While the previous episode might not have been the best that Legends of Tomorrow has had to offer over the season, so far, it did still managed to bring things to a close with an entertaining cliff-hanger. First, we had Sara, Kendra, and Ray seemingly stranded in 1958, when the 'Waverider' suddenly takes off without them. Then, at the same time, we have the rest of the crew once more finding themselves under attack by the mysterious time-travelling bounty hunter, Chronos.
With Professor Stein unwilling to risk merging into Firestorm within the confined space of the ship, Rip Hunter and Leonard Snart are left to take on Chronos, themselves – but quickly find themselves severely outmatched by the highly trained and heavily armed bounty hunter. Oddly enough, though, Chronos seems content simply with grabbing Snart and sabotaging the ship before making his escape – leaving Rip, Professor Stein, and Jax to make some hasty repairs before they can emerge from the time-stream to recover the rest of the team.
In the process of that brief, though tense conflict, though, the team emerge to realise that they have managed to jump two years ahead, finding themselves in1960. In that time, Ray and Kendra have settled into a comfortable new life together – having come to terms with the fact that their friends are not coming back for them, and are likely dead. Sara, meanwhile, has made her way to the only place where she feels she truly belongs – Nanda Parbat, and the League of Assassins.
With Snart still missing, the reunited team make their way to Nanda Parbat to convince Sara to rejoin them, only to encounter further difficulties when they realise that, in the past two years, Sara seems to have entirely committed herself to serving the League and its leader, Ra's al Ghul (Matt Nable).
Leonard Snart, meanwhile, finds himself fact-to-face with the mysterious bounty-hunter who has been tracking them since their journey began – and, has the opportunity to learn a surprising secret about his true purpose, and his identity.
While there is a lot to enjoy about this episode, I do have to admit that it does seem to be based on a somewhat awkward premise.
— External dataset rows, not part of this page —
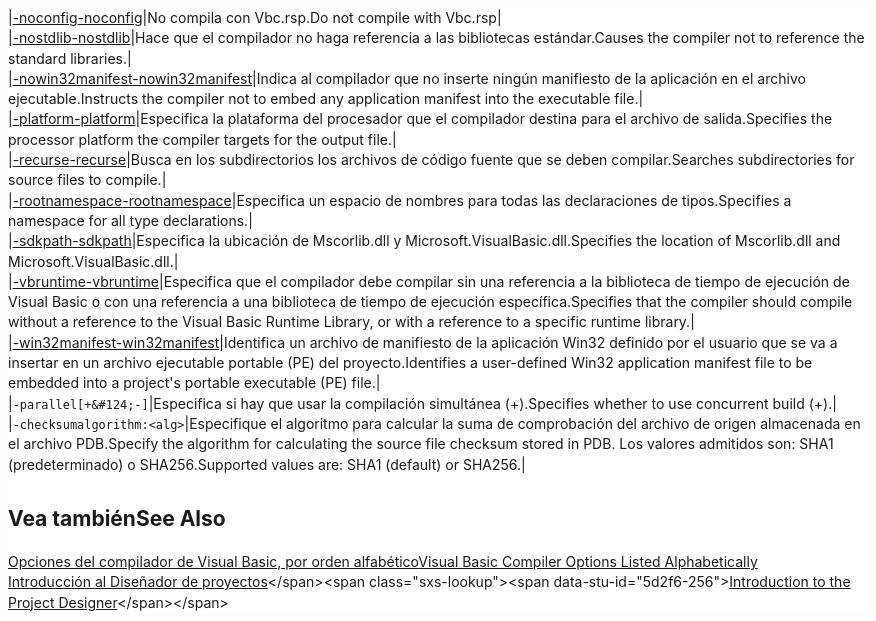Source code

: |[<span data-ttu-id="5d2f6-233">-noconfig</span><span class="sxs-lookup"><span data-stu-id="5d2f6-233">-noconfig</span></span>](../../../visual-basic/reference/command-line-compiler/noconfig.md)|<span data-ttu-id="5d2f6-234">No compila con Vbc.rsp.</span><span class="sxs-lookup"><span data-stu-id="5d2f6-234">Do not compile with Vbc.rsp</span></span>|  
|[<span data-ttu-id="5d2f6-235">-nostdlib</span><span class="sxs-lookup"><span data-stu-id="5d2f6-235">-nostdlib</span></span>](../../../visual-basic/reference/command-line-compiler/nostdlib.md)|<span data-ttu-id="5d2f6-236">Hace que el compilador no haga referencia a las bibliotecas estándar.</span><span class="sxs-lookup"><span data-stu-id="5d2f6-236">Causes the compiler not to reference the standard libraries.</span></span>|  
|[<span data-ttu-id="5d2f6-237">-nowin32manifest</span><span class="sxs-lookup"><span data-stu-id="5d2f6-237">-nowin32manifest</span></span>](../../../visual-basic/reference/command-line-compiler/nowin32manifest.md)|<span data-ttu-id="5d2f6-238">Indica al compilador que no inserte ningún manifiesto de la aplicación en el archivo ejecutable.</span><span class="sxs-lookup"><span data-stu-id="5d2f6-238">Instructs the compiler not to embed any application manifest into the executable file.</span></span>|  
|[<span data-ttu-id="5d2f6-239">-platform</span><span class="sxs-lookup"><span data-stu-id="5d2f6-239">-platform</span></span>](../../../visual-basic/reference/command-line-compiler/platform.md)|<span data-ttu-id="5d2f6-240">Especifica la plataforma del procesador que el compilador destina para el archivo de salida.</span><span class="sxs-lookup"><span data-stu-id="5d2f6-240">Specifies the processor platform the compiler targets for the output file.</span></span>|  
|[<span data-ttu-id="5d2f6-241">-recurse</span><span class="sxs-lookup"><span data-stu-id="5d2f6-241">-recurse</span></span>](../../../visual-basic/reference/command-line-compiler/recurse.md)|<span data-ttu-id="5d2f6-242">Busca en los subdirectorios los archivos de código fuente que se deben compilar.</span><span class="sxs-lookup"><span data-stu-id="5d2f6-242">Searches subdirectories for source files to compile.</span></span>|  
|[<span data-ttu-id="5d2f6-243">-rootnamespace</span><span class="sxs-lookup"><span data-stu-id="5d2f6-243">-rootnamespace</span></span>](../../../visual-basic/reference/command-line-compiler/rootnamespace.md)|<span data-ttu-id="5d2f6-244">Especifica un espacio de nombres para todas las declaraciones de tipos.</span><span class="sxs-lookup"><span data-stu-id="5d2f6-244">Specifies a namespace for all type declarations.</span></span>|  
|[<span data-ttu-id="5d2f6-245">-sdkpath</span><span class="sxs-lookup"><span data-stu-id="5d2f6-245">-sdkpath</span></span>](../../../visual-basic/reference/command-line-compiler/sdkpath.md)|<span data-ttu-id="5d2f6-246">Especifica la ubicación de Mscorlib.dll y Microsoft.VisualBasic.dll.</span><span class="sxs-lookup"><span data-stu-id="5d2f6-246">Specifies the location of Mscorlib.dll and Microsoft.VisualBasic.dll.</span></span>|  
|[<span data-ttu-id="5d2f6-247">-vbruntime</span><span class="sxs-lookup"><span data-stu-id="5d2f6-247">-vbruntime</span></span>](../../../visual-basic/reference/command-line-compiler/vbruntime.md)|<span data-ttu-id="5d2f6-248">Especifica que el compilador debe compilar sin una referencia a la biblioteca de tiempo de ejecución de Visual Basic o con una referencia a una biblioteca de tiempo de ejecución específica.</span><span class="sxs-lookup"><span data-stu-id="5d2f6-248">Specifies that the compiler should compile without a reference to the Visual Basic Runtime Library, or with a reference to a specific runtime library.</span></span>|  
|[<span data-ttu-id="5d2f6-249">-win32manifest</span><span class="sxs-lookup"><span data-stu-id="5d2f6-249">-win32manifest</span></span>](../../../visual-basic/reference/command-line-compiler/win32manifest.md)|<span data-ttu-id="5d2f6-250">Identifica un archivo de manifiesto de la aplicación Win32 definido por el usuario que se va a insertar en un archivo ejecutable portable (PE) del proyecto.</span><span class="sxs-lookup"><span data-stu-id="5d2f6-250">Identifies a user-defined Win32 application manifest file to be embedded into a project's portable executable (PE) file.</span></span>|  
|`-parallel[+&#124;-]`|<span data-ttu-id="5d2f6-251">Especifica si hay que usar la compilación simultánea (+).</span><span class="sxs-lookup"><span data-stu-id="5d2f6-251">Specifies whether to use concurrent build (+).</span></span>|  
|`-checksumalgorithm:<alg>`|<span data-ttu-id="5d2f6-252">Especifique el algoritmo para calcular la suma de comprobación del archivo de origen almacenada en el archivo PDB.</span><span class="sxs-lookup"><span data-stu-id="5d2f6-252">Specify the algorithm for calculating the source file checksum stored in PDB.</span></span>  <span data-ttu-id="5d2f6-253">Los valores admitidos son: SHA1 (predeterminado) o SHA256.</span><span class="sxs-lookup"><span data-stu-id="5d2f6-253">Supported values are: SHA1 (default) or SHA256.</span></span>|  
  
## <a name="see-also"></a><span data-ttu-id="5d2f6-254">Vea también</span><span class="sxs-lookup"><span data-stu-id="5d2f6-254">See Also</span></span>  
 [<span data-ttu-id="5d2f6-255">Opciones del compilador de Visual Basic, por orden alfabético</span><span class="sxs-lookup"><span data-stu-id="5d2f6-255">Visual Basic Compiler Options Listed Alphabetically</span></span>](../../../visual-basic/reference/command-line-compiler/compiler-options-listed-alphabetically.md)  
 <span data-ttu-id="5d2f6-256">[Introducción al Diseñador de proyectos](https://msdn.microsoft.com/en-us/library/898dd854-c98d-430c-ba1b-a913ce3c73d7(v=vs.100))</span><span class="sxs-lookup"><span data-stu-id="5d2f6-256">[Introduction to the Project Designer](https://msdn.microsoft.com/en-us/library/898dd854-c98d-430c-ba1b-a913ce3c73d7(v=vs.100))</span></span>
In order to accept the two-year time-skip for those members of the team left behind, for example, you have to be willing to accept Rip's vague explanation for why it isn't actually possible to just jump straight back to 1958 to the moment after they initially left – which could strain the ability of some members of the audience to suspend their disbelief.
If you can get past that, though, this might actually be the most entertaining episode of Legends of Tomorrow, so far. It is an episode filled with moments of humour, drama, and genuine tension – and, which features some of the best moments of action we have seen, so far. Also, while it is a shame that he didn't have a more important role to play in the episode, it was great to see Matt Nable in the role of Ra's al Ghul, once again (the third season of Arrow might have been its weakest, over all – but, Ra's al Ghul was always a compelling figure, whenever he was on screen).
Perhaps the greatest strength of this episode, though, is the way in which it manages to go some way toward correcting two of my lingering issues with the series.
By giving Ray and Kendra two years together, even if it did take place almost entirely off-camera, the series has managed to significantly alter the context of their relationship. While, previously, their relationship came across as too sudden to be entirely convincing, now they have a shared history beyond their experiences aboard the 'Waverider'. Brandon Routh and Ciara Renee still don't have an entirely convincing chemistry in their scenes together – but, at least, there is a much more convincing basis for their relationship, now. Also, the fact that Kendra is, ultimately, much more willing to abandon the lives they had built for themselves than Ray is becomes a source of relationship drama which doesn't feel contrived. These might feel small steps, sure – but, considering how poorly conceived their relationship had seemed initially, it still feels like a significant improvement.
The true high-light of the episode concerns Chronos, though. In all of his prior appearances, Chronos has barely even qualified as a character – seeming to have existed only to push the plot forward whenever things were in danger of slowing down. So, the fact that the man beneath that, admittedly intimidating, mask should turn out to have been Mick Rory, all along (having been picked up by the Time Masters, after being abandoned by Snart), was a fantastic twist.
It had been fairly obvious, of course, that Leonard Snart hadn't actually killed Mick Rory - and, it had been just as obvious that, despite the attempted ambiguity of his final appearance, we would be seeing more of him before the season came to an end. The fact that we never actually saw Snart kill him made the inevitable twist that Rory was still alive fairly obvious. With that in mind, the fact that the creator's of this show had actually managed to pull off any sort of surprise regarding Mick Rory's role on the series is genuinely impressive. On top of that, the moment of revelation also led to some fantastic scenes between Dominic Purcell and Wentworth Miller.
Legends of Tomorrow has been somewhat inconsistent throughout its first season – but, when it is at its best, it has been a very entertaining series filled with great moments between a cast of, mostly, well-drawn characters. Despite the lingering issues I might still have with the initial premise, here, this episode might still be the best example of what Legends of Tomorrow is truly capable of that we have had, so far.